◆ Provided entries:
%%
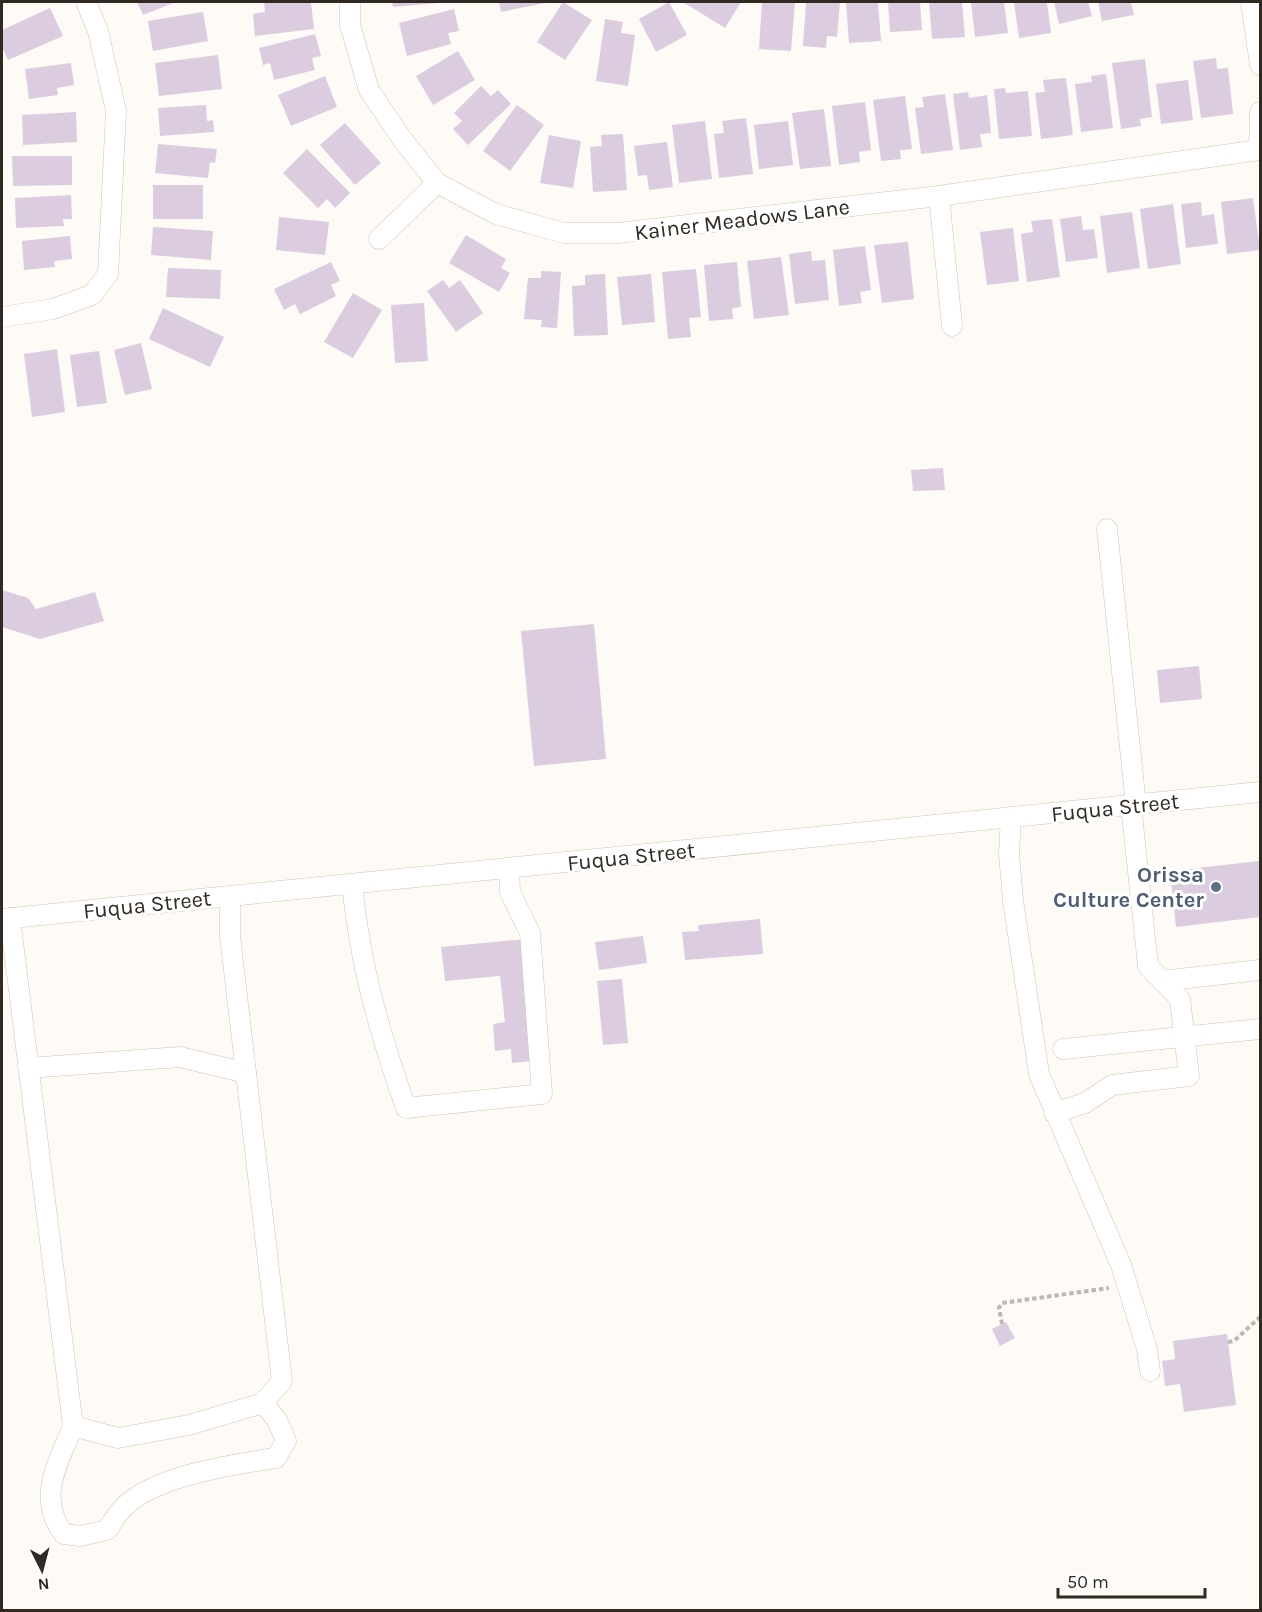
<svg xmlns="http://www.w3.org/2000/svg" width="1262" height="1612" font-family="Karla,sans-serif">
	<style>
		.building { fill: #dbcce0 }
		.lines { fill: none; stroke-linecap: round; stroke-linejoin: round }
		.minor-casing { stroke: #d3c3af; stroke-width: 21 }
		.path { stroke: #bbb7b2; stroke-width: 4; stroke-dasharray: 4.5 3; stroke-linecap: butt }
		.minor { stroke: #fff; stroke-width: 20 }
		.service-dot { fill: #5c6f8a; stroke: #fff; stroke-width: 2 }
		.labels { text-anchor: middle; stroke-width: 6; stroke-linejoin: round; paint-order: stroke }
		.street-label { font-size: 22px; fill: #302a23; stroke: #fff }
		.service-label { font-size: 22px; font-weight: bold; fill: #4e5e75; stroke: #fff; text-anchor: end }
	</style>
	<rect width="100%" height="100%" fill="#fefaf6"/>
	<g class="building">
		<polygon points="137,2 176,2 143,15"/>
		<polygon points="264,2 311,2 314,29 255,36 253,14 265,12"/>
		<polygon points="392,2 438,2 438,3 393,7"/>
		<polygon points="499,2 545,2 545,3 501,12"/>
		<polygon points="563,2 592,20 565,60 537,42"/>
		<polygon points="669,2 687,35 656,52 639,19"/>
		<polygon points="683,2 741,2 725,28"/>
		<polygon points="762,2 795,2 791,51 759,49"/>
		<polygon points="806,2 840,2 837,37 827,36 826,48 803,46"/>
		<polygon points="846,2 878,3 881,41 849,43"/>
		<polygon points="888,2 920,2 922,30 890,32"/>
		<polygon points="929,2 962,2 965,37 932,39"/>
		<polygon points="971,2 1004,2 1008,33 975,37"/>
		<polygon points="1014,2 1047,2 1051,33 1019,38"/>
		<polygon points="1054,2 1088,2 1092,16 1059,24"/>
		<polygon points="1098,2 1131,2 1134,15 1102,21"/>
		<polygon points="50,8 63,36 8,60 2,47 2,30"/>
		<polygon points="454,9 459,31 448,33 451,44 407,56 399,23"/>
		<polygon points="203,12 208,41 153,51 148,21"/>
		<polygon points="605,19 623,22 621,33 635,35 628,86 596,81"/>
		<polygon points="315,34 321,56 312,58 315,70 274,80 270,63 263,65 259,48"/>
		<polygon points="458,51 475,80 433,105 416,76"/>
		<polygon points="218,55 222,89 159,96 155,63"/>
		<polygon points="1216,58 1217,69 1228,68 1233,114 1201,118 1193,61"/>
		<polygon points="1145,59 1152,117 1140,119 1141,126 1121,129 1112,63"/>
		<polygon points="71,63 74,85 57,88 58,95 29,99 25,69"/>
		<polygon points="1106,74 1113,128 1081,132 1075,84 1092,82 1091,76"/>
		<polygon points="325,76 337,107 291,126 278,95"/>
		<polygon points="1066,78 1073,135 1041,139 1035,93 1045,92 1043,80"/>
		<polygon points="1188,80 1193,120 1161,124 1156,84"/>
		<polygon points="481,86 491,96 498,90 511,104 468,145 453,129 462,121 454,113"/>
		<polygon points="1005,88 1006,93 1028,91 1032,136 999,139 994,89"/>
		<polygon points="968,92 969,98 987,95 991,133 980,134 982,147 960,150 953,94"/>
		<polygon points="945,94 953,150 921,154 915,108 924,107 922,97"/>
		<polygon points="905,96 912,149 900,150 901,159 881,161 873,100"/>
		<polygon points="865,102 871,150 859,152 860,162 839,165 832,106"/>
		<polygon points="206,105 207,121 213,120 214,132 160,136 158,108"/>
		<polygon points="517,105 544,125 510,171 483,151"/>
		<polygon points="824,109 831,166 800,169 792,113"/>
		<polygon points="76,112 77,142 23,145 22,115"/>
		<polygon points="746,118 753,174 719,178 714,134 724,133 722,121"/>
		<polygon points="705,121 712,179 679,183 672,125"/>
		<polygon points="788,121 793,165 759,169 754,125"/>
		<polygon points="345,123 381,163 355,185 320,145"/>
		<polygon points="623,134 627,190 593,192 590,147 602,146 601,135"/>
		<polygon points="549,135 581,141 573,188 540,183"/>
		<polygon points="667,142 673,187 649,190 647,175 638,176 634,146"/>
		<polygon points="158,144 217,149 215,163 210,162 208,178 155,173"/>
		<polygon points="307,149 350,193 335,208 327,199 318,208 283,173"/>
		<polygon points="12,156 72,156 72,185 13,186"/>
		<rect x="153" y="185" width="50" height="34"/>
		<polygon points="71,195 72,219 63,219 64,226 16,228 15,198"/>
		<polygon points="1253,198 1260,250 1227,254 1221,202"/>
		<polygon points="1201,202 1202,216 1214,214 1218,244 1186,248 1181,204"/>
		<polygon points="1173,204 1181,264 1148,269 1140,209"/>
		<polygon points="1132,212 1140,268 1107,273 1100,216"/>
		<polygon points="1081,216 1083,230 1094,229 1098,258 1066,262 1060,219"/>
		<polygon points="279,217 329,222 325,255 276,250"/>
		<polygon points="1052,219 1060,277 1027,282 1021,234 1033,232 1031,221"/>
		<polygon points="153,227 213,231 211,260 151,255"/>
		<polygon points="1013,228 1019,281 987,285 980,232"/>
		<polygon points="466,235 506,259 501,268 510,273 499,292 449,263"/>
		<polygon points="70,236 72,259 54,261 55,267 24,270 22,241"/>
		<polygon points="908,242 914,299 882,303 874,245"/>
		<polygon points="865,246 871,290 860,292 862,303 839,306 833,250"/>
		<polygon points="811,251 812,261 825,260 829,300 795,304 789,254"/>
		<polygon points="781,257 789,315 754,319 747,261"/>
		<polygon points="331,262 340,281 331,285 336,296 300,314 295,304 284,310 274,289"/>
		<polygon points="737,262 741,307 732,308 733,319 709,321 704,265"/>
		<polygon points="168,268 221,270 220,299 166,297"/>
		<polygon points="696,269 701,317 689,318 691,337 668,339 662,272"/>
		<polygon points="541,271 561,272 557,328 541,327 542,320 524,319 528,278 541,278"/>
		<polygon points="605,274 608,335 574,336 572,286 585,285 585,275"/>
		<polygon points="651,274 655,322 622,325 617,277"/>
		<polygon points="443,280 449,288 460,280 483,313 456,332 427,291"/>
		<polygon points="353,293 382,310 353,358 324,342"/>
		<polygon points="424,303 428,361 395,363 391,305"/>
		<polygon points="163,308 224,337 210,367 149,339"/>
		<polygon points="141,343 152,389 125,395 114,350"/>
		<polygon points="57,349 65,412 32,417 24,354"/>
		<polygon points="99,351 107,403 77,407 70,355"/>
		<polygon points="943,468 945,490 913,491 911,470"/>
		<polygon points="2,590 28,598 36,609 95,592 104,621 40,639 2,627"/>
		<polygon points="594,624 606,759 534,766 521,631"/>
		<polygon points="1199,666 1202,699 1160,703 1157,670"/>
		<polygon points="1259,861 1260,917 1176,927 1170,871"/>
		<polygon points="760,919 763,954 685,960 682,932 699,931 698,925"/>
		<polygon points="643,936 647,963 599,970 595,942"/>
		<polygon points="527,939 533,1061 512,1063 511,1049 495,1051 493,1024 505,1022 500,976 445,981 441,947"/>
		<polygon points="622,979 628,1043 603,1045 597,981"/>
		<polygon points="1006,1322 1015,1338 1000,1346 992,1329"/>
		<polygon points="1227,1334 1236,1405 1184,1412 1180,1384 1165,1386 1162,1361 1175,1359 1173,1341"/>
	</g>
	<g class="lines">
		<defs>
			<g id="minor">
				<polyline points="350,2 350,25 369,90 402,139 437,183 496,214 564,233 618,233 939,196 1259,150 1260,112"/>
				<polyline points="1251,2 1260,65"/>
				<polyline points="939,196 952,326"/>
				<polyline points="379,239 437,183"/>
				<polyline points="2,317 53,309 92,295 108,274 116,111 98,31 86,2"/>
				<polyline points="1107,529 1136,805"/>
				<polyline points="1011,817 1009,854 1013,901 1039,1074 1121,1265 1147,1349 1150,1371"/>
				<path d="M352,884c8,81 27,147 54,224l136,-14 -12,-161 -20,-41 -1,-24"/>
				<polyline points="10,918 73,1426 118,1438 189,1425 263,1403 282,1381 230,936 230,896"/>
				<polyline points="2,919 1260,792"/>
				<polyline points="1162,981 1259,970"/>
				<polyline points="1063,1049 1260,1029"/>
				<polyline points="28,1068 180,1057 246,1073"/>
				<polyline points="1054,1113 1085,1103 1112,1085 1189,1076 1180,999 1148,966 1131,805"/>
				<path d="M73,1426c-15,38 -37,72 -9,108l16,2 27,-6c5,-7 10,-16 16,-22 30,-32 111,-44 153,-50l10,-17 -9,-21 -14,-17"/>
			</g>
		</defs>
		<use href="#minor" class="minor-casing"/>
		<g class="path">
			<polyline points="1160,900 1173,899"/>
			<polyline points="1002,1324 999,1308 1002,1303 1109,1288"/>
			<polyline points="1228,1342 1234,1341 1260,1317"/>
		</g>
		<use href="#minor" class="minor"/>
	</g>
	<circle class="service-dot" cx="1216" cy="887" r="6"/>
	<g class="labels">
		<g class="street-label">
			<text transform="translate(742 219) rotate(-7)" y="8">Kainer Meadows Lane</text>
			<text transform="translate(1115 807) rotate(-6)" y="8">Fuqua Street</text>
			<text transform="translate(631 856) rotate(-6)" y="8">Fuqua Street</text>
			<text transform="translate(147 904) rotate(-6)" y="8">Fuqua Street</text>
		</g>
		<g class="service-label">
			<text x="1204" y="882">Orissa<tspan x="1204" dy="25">Culture Center</tspan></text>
		</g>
	</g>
	<rect width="1262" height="1612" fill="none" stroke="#302a23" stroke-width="6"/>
	<g transform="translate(42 1570) rotate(174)" stroke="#ffffff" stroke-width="4.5" paint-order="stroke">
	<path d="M0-4.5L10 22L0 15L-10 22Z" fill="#302a23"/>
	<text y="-9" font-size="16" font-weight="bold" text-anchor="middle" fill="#302a23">N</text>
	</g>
	<path d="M1058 1588v9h147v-9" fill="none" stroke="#302a23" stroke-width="3"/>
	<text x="1067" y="1588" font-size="18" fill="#302a23" stroke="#ffffff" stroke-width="4.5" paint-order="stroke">50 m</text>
</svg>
%%
◆ Work to complete: Go through the material and copy every line in which the word "linecap" occurs.

◆ Result below:
		.lines { fill: none; stroke-linecap: round; stroke-linejoin: round }
		.path { stroke: #bbb7b2; stroke-width: 4; stroke-dasharray: 4.5 3; stroke-linecap: butt }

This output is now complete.